The doctors tell the parents that Dalton’s in some sort of a coma possibly resulting from a run of the mill "fall" while playing "superman" the evening before he didn’t wake up. But it does not really make sense. What does start to happen is all sorts of strange things in the house while Dalton brought home from the hospital after some time and eventually on a feeding tube, continues to sleep in a comatose state.

Eventually, Renai begins to believe the house is haunted because of the strange things happening in the house and convinces her husband to move. They do, but the strange things continue to happen in the new house as well. Sufficiently spooked, Renai even invites a Catholic priest friend over at one point but Josh, her husband discourages her from pursuing that route further, reminding Renai that they are not religious. Wonderful ...

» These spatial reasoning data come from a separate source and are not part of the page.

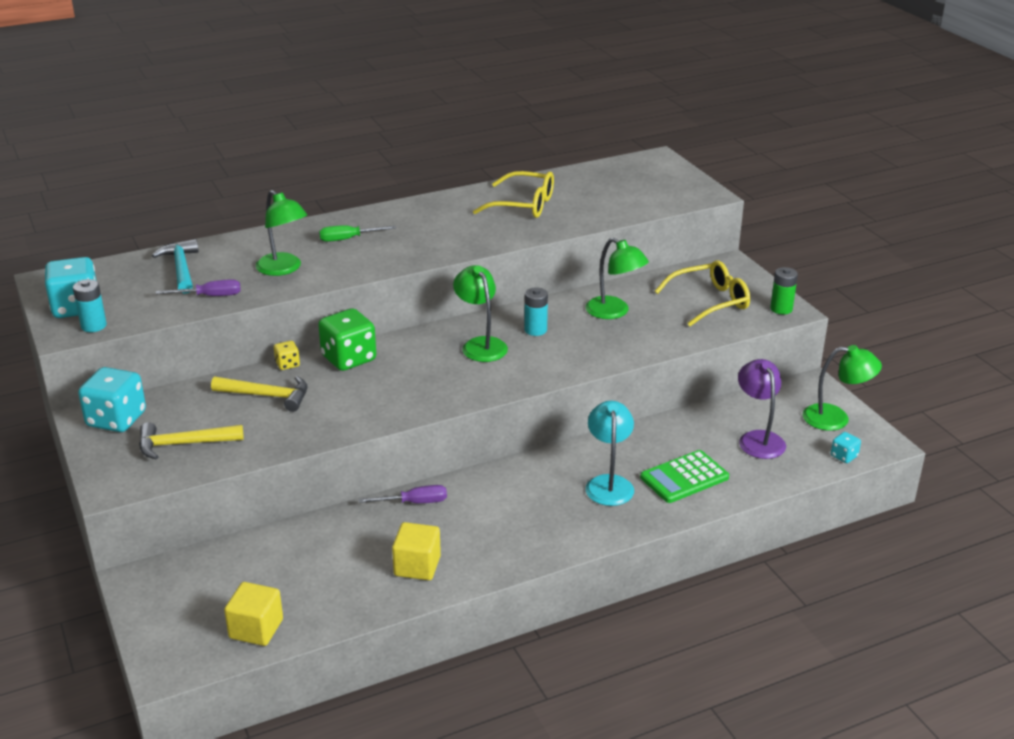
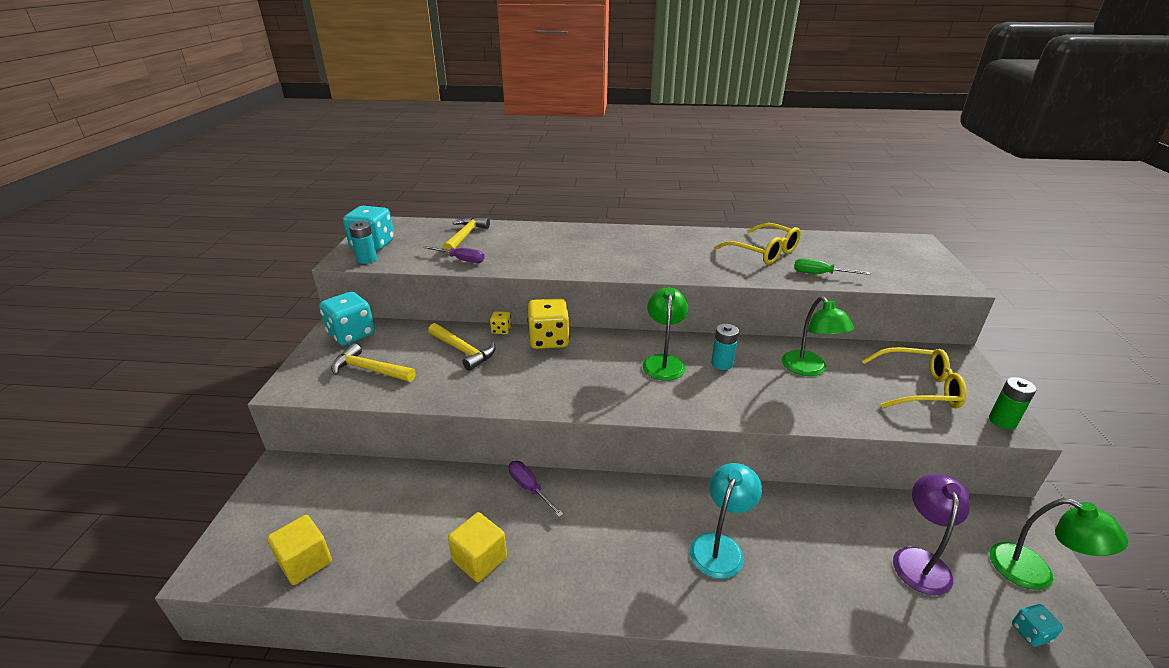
camera: 30 degrees right, 0 degrees up
turquoise hammer [152,239,199,294] -> yellow hammer [443,217,490,254]
green lamp [256,190,307,276] -> none
green dice [318,308,376,371] -> yellow dice [528,298,570,349]
green screwdriver [319,225,396,242] -> green screwdriver moved to [794,258,870,275]
purple screwdriver [359,485,447,503] -> purple screwdriver turned 150 degrees counterclockwise [509,461,564,517]
green calculator [640,450,729,503] -> none

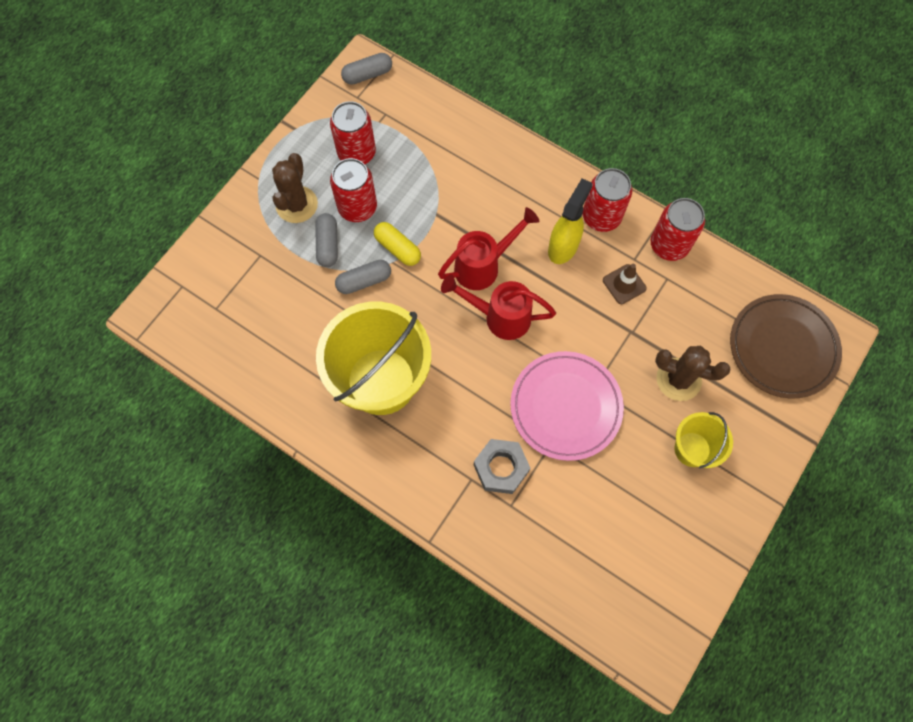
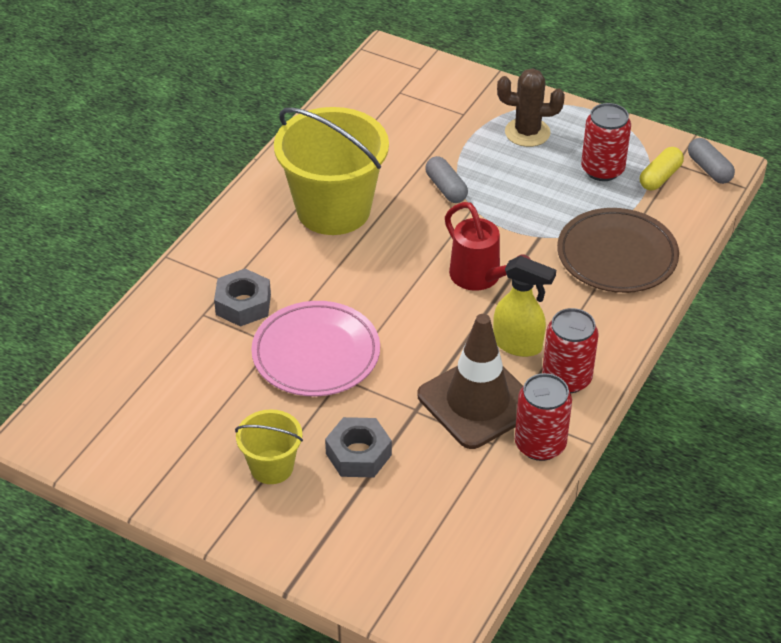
camera: 85 degrees right, 25 degrees down
grey capsule [315,213,338,267] -> none
red can [330,158,377,222] -> none
yellow capsule [374,222,421,266] -> yellow capsule moved to [640,147,684,190]
red watering can [441,275,556,340] -> none
brown traffic cone [603,264,647,304] -> brown traffic cone [418,314,523,449], size x2.24
brown cactus [655,346,731,401] -> grey nut [325,417,392,477]
brown plate [730,294,842,398] -> brown plate moved to [557,208,679,293]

At this time, the mother-in-law, Lorraine Lanbert (played by Barbara Hershey) takes on a more important role suggesting to Renai that she invite an old friend of hers Elise Rainer (played by Lin Shaye) to make an assessment. After some comic relief provided by Elise’s two "Ghost Buster" like assistants, Elise tells John and Renai that she suspects that their son isn’t in a coma at all, but rather that he had been "astral projecting" himself at night to a place Elise called "the Further" and that Dalton somehow got lost up there in "the Further." Since their son’s body was "vacant" while his soul was lost out there in "The Further" all sorts of spirits of the dead and even demons were now coveting his body apparently as a vessel to animate in the absence of Dalton’s spirit, hence causing all the paranormal ruckus in the Lamberts’ homes since Foster’s "coma." The rest of the movie is about attempting to find Dalton’s soul out there "in the Further" and to bring it back.

However, since the secular world of spirits in this movie still has demons who apparently want our torment our souls, call me "biased" but I still prefer the Priest, Holy Water and the Rosary to the goofy and ultimately not altogether successful solution offered here. Leave the New Agey stuff on the bookshelf and just teach your kids about God and how to pray.